A simple value assigning foreach control structure produces a copy of an object or value. The following code
$v1=0;
$arrV=array(&$v1,&$v1);
foreach ($arrV as $v)
{
$v1++;
echo $v."\n";
}
yields
0
1
which means $v in foreach is not a reference to $v1 but a copy of the object the actual element in the array was referencing to.
The codes
$v1=0;
$arrV=array(&$v1,&$v1);
foreach ($arrV as $k=>$v)
{
$v1++;
echo $arrV[$k]."\n";
}
and
$v1=0;
$arrV=array(&$v1,&$v1);
$c=count($arrV);
for ($i=0; $i<$c;$i++)
{
$v1++;
echo $arrV[$i]."\n";
}
both yield
1
2
and therefor cycle through the original objects (both $v1), which is, in terms of our aim, what we have been looking for.
(tested with php 4.1.3)
firespade at gmail dot com
03-Apr-2007 07:11
03-Apr-2007 07:11
Here's a good little example of referencing.
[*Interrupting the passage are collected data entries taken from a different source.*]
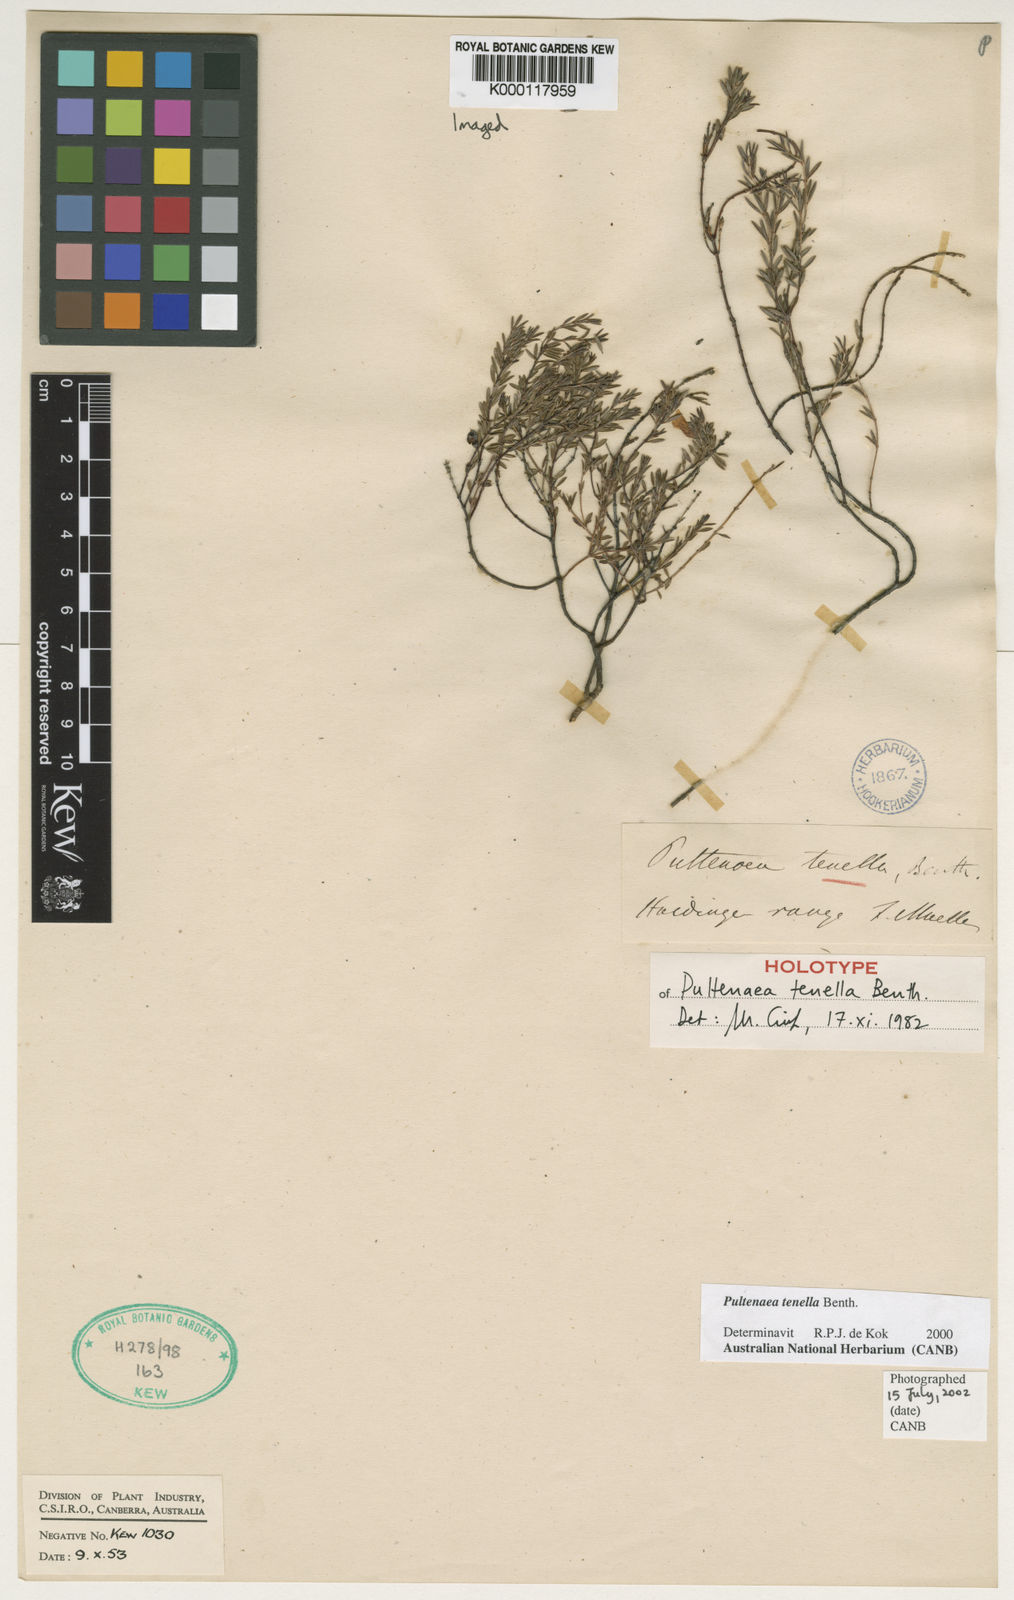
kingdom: Plantae
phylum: Tracheophyta
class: Magnoliopsida
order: Fabales
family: Fabaceae
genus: Pultenaea
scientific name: Pultenaea tenella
It was the best way for me to understand, hopefully it can help others.
$b = 2;
$a =& $b;
$c = $a;
echo $c;
// Then... $c = 2
php at hood dot id dot au
04-Mar-2007 10:56
04-Mar-2007 10:56
I discovered something today using references in a foreach
<?php
$a1 = array('a'=>'a');
$a2 = array('a'=>'b');
foreach ($a1 as $k=>&$v)
$v = 'x';
echo $a1['a']; // will echo x
foreach ($a2 as $k=>$v)
{}
echo $a1['a']; // will echo b (!)
?>
After reading the manual this looks like it is meant to happen. But it confused me for a few days!
(The solution I used was to turn the second foreach into a reference too)
ladoo at gmx dot at
17-Apr-2005 02:05
17-Apr-2005 02:05
I ran into something when using an expanded version of the example of pbaltz at NO_SPAM dot cs dot NO_SPAM dot wisc dot edu below.
This could be somewhat confusing although it is perfectly clear if you have read the manual carfully. It makes the fact that references always point to the content of a variable perfectly clear (at least to me).
<?php
$a = 1;
$c = 2;
$b =& $a; // $b points to 1
$a =& $c; // $a points now to 2, but $b still to 1;
echo $a, " ", $b;
// Output: 2 1
?>
php.devel at homelinkcs dot com
15-Nov-2004 03:16
15-Nov-2004 03:16
In reply to lars at riisgaardribe dot dk,
When a variable is copied, a reference is used internally until the copy is modified. Therefore you shouldn't use references at all in your situation as it doesn't save any memory usage and increases the chance of logic bugs, as you discoved.
joachim at lous dot org
10-Apr-2003 03:46
10-Apr-2003 03:46
So to make a by-reference setter function, you need to specify reference semantics _both_ in the parameter list _and_ the assignment, like this:
class foo{
var $bar;
function setBar(&$newBar){
$this->bar =& newBar;
}
}
Forget any of the two '&'s, and $foo->bar will end up being a copy after the call to setBar.